(Hardware project source files)
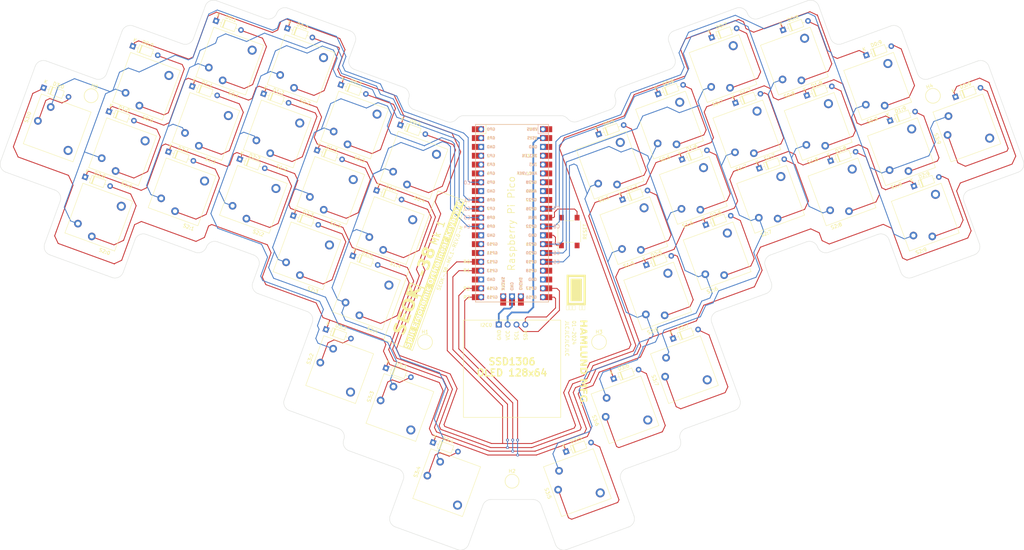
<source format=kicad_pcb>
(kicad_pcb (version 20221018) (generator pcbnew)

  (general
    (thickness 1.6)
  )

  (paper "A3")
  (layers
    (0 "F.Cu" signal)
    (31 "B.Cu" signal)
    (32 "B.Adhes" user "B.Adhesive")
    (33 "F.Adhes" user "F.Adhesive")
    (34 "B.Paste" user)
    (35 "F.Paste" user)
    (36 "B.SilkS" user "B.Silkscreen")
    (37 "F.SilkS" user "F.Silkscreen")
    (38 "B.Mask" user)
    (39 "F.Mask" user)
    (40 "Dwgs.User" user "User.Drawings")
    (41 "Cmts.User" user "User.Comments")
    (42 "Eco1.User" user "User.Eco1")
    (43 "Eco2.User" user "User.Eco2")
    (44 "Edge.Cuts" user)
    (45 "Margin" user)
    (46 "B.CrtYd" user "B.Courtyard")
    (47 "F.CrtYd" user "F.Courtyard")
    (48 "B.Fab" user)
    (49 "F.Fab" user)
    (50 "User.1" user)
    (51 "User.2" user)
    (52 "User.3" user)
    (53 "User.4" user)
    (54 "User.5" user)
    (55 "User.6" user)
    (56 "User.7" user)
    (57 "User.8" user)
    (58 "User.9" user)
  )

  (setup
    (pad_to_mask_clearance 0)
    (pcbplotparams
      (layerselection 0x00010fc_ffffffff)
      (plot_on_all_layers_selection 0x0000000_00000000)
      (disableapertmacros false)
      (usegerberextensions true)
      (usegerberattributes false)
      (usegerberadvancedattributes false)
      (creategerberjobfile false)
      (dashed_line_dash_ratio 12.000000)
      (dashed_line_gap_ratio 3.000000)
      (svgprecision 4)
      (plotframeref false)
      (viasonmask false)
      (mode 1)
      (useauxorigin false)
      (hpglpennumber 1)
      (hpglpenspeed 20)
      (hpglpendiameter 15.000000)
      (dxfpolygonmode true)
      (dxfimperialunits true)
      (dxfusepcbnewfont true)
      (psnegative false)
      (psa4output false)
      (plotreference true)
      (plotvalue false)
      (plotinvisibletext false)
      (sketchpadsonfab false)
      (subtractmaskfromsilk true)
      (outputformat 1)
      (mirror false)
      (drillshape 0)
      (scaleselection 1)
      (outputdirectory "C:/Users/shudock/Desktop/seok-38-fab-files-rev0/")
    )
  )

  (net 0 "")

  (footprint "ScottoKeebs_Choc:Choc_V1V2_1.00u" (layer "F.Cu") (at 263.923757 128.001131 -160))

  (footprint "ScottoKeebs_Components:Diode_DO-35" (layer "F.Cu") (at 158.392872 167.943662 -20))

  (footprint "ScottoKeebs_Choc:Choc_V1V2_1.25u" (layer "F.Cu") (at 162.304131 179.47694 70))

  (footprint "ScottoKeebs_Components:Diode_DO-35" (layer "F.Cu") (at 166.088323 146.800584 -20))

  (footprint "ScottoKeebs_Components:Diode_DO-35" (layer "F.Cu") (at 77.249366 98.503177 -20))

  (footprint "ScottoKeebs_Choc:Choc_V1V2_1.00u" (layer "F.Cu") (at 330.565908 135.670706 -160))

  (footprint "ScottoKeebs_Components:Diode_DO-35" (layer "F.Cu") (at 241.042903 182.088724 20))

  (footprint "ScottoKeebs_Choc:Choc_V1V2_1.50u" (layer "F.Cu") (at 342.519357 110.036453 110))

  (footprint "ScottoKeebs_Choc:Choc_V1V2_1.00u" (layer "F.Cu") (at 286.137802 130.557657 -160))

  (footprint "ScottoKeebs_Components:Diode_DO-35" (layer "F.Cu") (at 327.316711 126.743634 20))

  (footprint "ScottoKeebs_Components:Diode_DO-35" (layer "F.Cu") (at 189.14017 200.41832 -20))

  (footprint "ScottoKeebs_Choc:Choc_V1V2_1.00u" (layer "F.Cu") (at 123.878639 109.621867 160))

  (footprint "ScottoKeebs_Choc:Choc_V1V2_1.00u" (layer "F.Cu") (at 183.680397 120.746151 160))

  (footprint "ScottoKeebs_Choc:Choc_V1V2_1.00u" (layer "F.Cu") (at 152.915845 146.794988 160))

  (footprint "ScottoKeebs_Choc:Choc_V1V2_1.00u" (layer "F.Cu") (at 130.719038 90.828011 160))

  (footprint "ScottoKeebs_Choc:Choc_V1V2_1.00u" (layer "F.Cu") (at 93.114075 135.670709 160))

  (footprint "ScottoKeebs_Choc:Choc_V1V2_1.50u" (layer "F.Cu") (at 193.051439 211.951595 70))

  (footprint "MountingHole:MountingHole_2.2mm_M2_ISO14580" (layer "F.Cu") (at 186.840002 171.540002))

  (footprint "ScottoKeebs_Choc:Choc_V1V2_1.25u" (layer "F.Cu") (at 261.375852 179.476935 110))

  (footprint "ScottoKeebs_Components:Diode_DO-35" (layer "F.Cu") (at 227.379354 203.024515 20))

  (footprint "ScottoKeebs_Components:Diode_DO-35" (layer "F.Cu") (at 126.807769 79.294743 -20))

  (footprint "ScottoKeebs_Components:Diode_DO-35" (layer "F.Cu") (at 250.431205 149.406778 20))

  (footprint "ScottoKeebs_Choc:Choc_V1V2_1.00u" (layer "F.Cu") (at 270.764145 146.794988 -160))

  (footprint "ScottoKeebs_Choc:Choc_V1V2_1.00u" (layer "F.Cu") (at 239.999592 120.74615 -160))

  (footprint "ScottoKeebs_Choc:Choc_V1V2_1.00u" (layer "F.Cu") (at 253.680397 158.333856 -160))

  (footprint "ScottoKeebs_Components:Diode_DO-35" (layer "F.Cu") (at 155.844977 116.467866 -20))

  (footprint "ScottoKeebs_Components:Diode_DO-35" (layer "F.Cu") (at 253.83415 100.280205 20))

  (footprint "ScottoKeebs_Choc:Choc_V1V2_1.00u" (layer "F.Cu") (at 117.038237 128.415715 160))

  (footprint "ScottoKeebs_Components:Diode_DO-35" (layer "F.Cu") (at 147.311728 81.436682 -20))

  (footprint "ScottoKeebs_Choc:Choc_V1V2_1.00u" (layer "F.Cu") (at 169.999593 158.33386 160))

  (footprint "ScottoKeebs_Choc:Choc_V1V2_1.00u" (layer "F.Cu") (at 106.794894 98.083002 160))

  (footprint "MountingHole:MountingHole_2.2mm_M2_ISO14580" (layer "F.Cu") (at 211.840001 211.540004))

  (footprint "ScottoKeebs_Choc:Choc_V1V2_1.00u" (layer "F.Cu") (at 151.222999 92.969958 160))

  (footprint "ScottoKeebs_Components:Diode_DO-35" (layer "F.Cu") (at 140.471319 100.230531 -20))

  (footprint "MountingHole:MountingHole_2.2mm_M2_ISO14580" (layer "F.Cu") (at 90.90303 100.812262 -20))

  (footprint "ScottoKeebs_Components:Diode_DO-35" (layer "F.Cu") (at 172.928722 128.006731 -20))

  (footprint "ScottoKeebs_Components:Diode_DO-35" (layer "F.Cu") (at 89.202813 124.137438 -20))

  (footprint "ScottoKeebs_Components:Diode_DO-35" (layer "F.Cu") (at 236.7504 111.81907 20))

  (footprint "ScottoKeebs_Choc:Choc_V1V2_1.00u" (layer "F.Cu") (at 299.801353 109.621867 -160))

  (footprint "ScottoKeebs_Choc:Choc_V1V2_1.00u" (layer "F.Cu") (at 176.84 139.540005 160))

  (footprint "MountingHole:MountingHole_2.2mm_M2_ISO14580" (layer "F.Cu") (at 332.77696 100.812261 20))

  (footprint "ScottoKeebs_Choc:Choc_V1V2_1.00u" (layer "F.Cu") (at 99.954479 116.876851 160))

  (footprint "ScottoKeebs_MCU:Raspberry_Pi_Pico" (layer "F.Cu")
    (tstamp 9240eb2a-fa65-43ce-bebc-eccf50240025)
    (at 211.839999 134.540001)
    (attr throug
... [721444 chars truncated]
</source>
---
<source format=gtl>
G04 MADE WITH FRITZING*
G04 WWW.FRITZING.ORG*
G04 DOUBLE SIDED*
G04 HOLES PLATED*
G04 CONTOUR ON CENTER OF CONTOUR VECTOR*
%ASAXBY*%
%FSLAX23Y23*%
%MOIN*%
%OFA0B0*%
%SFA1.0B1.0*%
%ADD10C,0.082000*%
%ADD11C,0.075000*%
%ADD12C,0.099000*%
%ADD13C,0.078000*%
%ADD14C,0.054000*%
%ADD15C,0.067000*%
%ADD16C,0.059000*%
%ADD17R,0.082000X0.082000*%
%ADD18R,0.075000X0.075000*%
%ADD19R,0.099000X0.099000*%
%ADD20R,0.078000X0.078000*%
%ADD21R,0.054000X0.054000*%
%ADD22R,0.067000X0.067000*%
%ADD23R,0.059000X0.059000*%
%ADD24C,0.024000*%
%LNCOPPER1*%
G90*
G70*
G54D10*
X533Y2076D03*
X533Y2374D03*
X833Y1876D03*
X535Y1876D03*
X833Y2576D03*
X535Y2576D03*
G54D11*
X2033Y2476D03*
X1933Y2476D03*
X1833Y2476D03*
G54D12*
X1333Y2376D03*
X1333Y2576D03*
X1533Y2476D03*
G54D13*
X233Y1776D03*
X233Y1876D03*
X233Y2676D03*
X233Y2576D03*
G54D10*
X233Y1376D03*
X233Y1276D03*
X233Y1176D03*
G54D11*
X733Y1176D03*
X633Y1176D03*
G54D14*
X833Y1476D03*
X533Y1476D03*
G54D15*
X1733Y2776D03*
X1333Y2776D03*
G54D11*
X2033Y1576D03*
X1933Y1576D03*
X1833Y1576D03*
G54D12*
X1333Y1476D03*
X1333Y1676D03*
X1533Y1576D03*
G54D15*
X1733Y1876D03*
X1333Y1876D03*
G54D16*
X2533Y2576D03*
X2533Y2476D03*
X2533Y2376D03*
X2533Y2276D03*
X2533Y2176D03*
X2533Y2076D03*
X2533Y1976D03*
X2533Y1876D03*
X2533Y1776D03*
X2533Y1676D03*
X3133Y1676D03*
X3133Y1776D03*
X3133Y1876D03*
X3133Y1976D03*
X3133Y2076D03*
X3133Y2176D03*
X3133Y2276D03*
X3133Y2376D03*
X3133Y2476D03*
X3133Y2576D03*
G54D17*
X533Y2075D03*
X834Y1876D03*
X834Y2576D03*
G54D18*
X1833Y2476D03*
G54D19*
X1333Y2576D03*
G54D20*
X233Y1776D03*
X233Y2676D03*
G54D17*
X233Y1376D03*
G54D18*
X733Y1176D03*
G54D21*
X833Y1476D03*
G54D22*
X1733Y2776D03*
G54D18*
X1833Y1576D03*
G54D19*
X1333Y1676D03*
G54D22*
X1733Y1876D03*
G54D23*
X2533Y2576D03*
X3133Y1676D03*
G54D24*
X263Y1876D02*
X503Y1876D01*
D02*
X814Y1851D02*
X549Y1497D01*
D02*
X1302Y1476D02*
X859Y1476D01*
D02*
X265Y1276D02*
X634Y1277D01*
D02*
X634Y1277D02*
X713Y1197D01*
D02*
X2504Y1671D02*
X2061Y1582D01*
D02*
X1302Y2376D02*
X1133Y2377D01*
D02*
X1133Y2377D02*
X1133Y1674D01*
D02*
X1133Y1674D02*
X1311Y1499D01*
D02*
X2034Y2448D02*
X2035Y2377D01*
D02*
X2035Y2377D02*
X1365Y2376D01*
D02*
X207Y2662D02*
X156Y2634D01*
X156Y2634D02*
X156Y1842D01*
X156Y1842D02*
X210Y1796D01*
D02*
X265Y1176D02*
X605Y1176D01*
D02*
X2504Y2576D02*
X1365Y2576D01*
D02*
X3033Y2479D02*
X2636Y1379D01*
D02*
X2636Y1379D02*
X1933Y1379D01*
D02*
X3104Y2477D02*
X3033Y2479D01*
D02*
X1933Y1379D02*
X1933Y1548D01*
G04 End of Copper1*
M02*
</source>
---
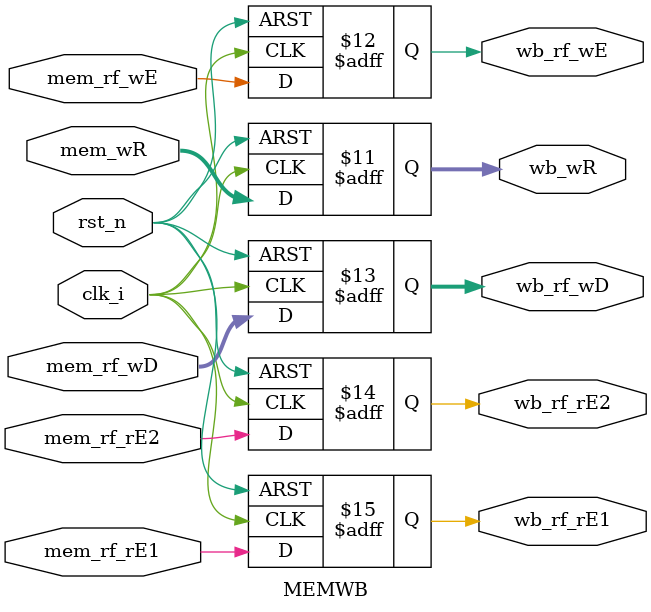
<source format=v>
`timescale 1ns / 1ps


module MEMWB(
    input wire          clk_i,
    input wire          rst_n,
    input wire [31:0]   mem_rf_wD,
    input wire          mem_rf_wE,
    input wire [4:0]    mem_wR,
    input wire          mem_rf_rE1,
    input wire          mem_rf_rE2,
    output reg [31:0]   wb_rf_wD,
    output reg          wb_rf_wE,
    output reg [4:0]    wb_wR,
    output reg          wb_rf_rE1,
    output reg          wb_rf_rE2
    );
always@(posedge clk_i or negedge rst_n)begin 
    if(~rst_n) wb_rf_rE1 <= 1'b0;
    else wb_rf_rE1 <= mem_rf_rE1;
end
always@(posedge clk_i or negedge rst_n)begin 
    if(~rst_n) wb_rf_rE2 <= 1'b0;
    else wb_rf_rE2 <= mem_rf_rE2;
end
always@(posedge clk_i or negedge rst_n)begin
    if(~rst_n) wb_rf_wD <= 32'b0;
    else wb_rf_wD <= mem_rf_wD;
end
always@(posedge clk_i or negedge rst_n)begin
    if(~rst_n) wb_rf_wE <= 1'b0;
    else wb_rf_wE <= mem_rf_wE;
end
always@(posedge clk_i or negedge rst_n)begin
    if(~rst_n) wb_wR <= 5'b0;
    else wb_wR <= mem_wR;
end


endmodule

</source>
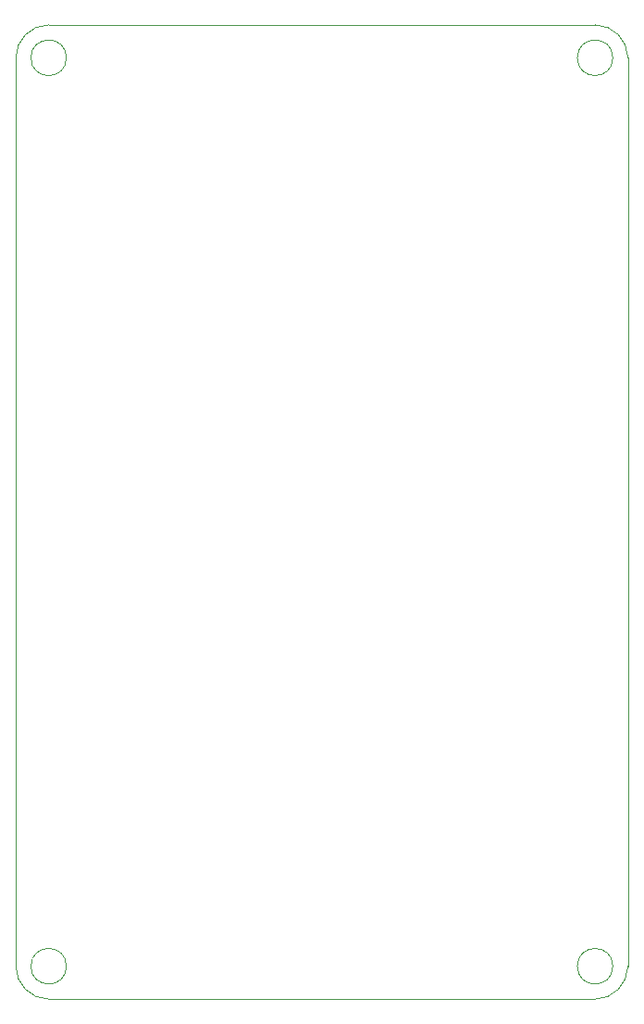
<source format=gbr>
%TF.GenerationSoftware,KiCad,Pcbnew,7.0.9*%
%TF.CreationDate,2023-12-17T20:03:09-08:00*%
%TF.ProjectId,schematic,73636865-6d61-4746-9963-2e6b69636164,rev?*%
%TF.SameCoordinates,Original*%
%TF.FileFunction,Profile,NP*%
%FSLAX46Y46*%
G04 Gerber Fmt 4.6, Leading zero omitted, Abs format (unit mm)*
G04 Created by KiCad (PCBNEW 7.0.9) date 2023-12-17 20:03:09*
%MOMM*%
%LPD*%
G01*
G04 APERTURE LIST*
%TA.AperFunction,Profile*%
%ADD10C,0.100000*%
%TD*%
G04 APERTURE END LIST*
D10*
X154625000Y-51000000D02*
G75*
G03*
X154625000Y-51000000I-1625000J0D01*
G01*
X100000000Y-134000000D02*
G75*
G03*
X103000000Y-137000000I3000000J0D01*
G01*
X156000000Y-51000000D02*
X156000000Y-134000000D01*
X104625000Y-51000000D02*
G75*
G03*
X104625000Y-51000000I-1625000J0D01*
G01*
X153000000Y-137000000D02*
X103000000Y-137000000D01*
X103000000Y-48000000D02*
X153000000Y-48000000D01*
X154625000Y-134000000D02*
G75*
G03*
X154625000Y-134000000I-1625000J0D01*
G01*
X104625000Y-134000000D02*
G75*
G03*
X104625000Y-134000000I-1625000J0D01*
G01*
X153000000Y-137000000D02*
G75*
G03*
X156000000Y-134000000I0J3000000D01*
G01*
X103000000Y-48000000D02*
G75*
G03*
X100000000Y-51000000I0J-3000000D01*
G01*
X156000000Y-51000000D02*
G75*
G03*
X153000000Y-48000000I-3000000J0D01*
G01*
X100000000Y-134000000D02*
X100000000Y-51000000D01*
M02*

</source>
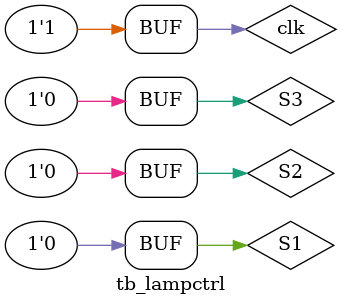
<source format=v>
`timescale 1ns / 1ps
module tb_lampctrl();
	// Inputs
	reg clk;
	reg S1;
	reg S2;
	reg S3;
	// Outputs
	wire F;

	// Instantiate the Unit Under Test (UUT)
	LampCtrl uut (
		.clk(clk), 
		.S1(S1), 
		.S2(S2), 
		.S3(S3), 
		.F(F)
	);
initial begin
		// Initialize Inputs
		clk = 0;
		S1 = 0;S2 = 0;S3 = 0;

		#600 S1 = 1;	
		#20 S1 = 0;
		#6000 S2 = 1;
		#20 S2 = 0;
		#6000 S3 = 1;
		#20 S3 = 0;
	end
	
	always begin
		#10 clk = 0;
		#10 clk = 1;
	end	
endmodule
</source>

[Brief]: Look above for the line holding "239.999592 120.74615 -160))" and the line holding "147.311728 81.436682 -20))". Retype both, and every line between them, word for word and nothing else.

[Output]:
  (footprint "ScottoKeebs_Choc:Choc_V1V2_1.00u" (layer "F.Cu") (at 239.999592 120.74615 -160))

  (footprint "ScottoKeebs_Choc:Choc_V1V2_1.00u" (layer "F.Cu") (at 253.680397 158.333856 -160))

  (footprint "ScottoKeebs_Components:Diode_DO-35" (layer "F.Cu") (at 155.844977 116.467866 -20))

  (footprint "ScottoKeebs_Components:Diode_DO-35" (layer "F.Cu") (at 253.83415 100.280205 20))

  (footprint "ScottoKeebs_Choc:Choc_V1V2_1.00u" (layer "F.Cu") (at 117.038237 128.415715 160))

  (footprint "ScottoKeebs_Components:Diode_DO-35" (layer "F.Cu") (at 147.311728 81.436682 -20))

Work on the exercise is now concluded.